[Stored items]
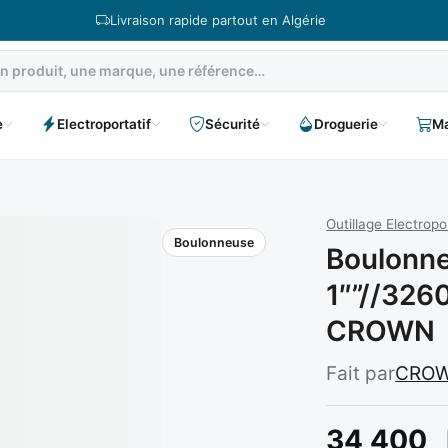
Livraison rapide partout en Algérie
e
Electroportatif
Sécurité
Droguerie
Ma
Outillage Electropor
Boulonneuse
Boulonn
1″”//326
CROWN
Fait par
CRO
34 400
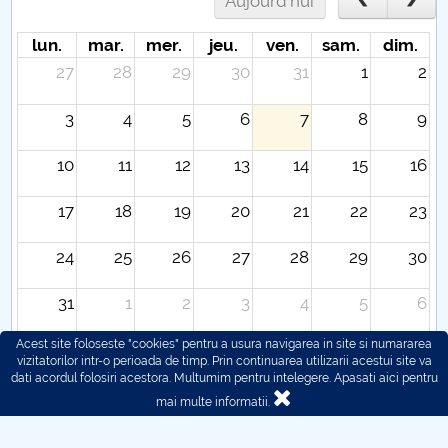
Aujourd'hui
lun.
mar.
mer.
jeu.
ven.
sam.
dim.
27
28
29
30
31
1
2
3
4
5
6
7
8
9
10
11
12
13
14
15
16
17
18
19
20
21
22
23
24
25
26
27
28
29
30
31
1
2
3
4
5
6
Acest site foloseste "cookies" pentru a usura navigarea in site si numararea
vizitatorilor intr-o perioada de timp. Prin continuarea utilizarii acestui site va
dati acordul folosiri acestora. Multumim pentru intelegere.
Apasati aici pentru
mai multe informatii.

--

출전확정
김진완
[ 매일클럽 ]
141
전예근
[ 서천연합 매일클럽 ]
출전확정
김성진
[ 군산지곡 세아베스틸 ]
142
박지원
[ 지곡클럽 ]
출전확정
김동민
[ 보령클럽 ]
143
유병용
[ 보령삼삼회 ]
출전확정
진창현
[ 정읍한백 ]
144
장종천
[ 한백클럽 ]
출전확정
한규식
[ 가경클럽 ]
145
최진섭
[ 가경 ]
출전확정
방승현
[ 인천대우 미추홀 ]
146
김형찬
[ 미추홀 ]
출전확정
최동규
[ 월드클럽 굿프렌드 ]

Task statement. Among the records, find every line holding the word "site" and copy it.

Exercise solution.
Acest site foloseste "cookies" pentru a usura navigarea in site si numararea
vizitatorilor intr-o perioada de timp. Prin continuarea utilizarii acestui site va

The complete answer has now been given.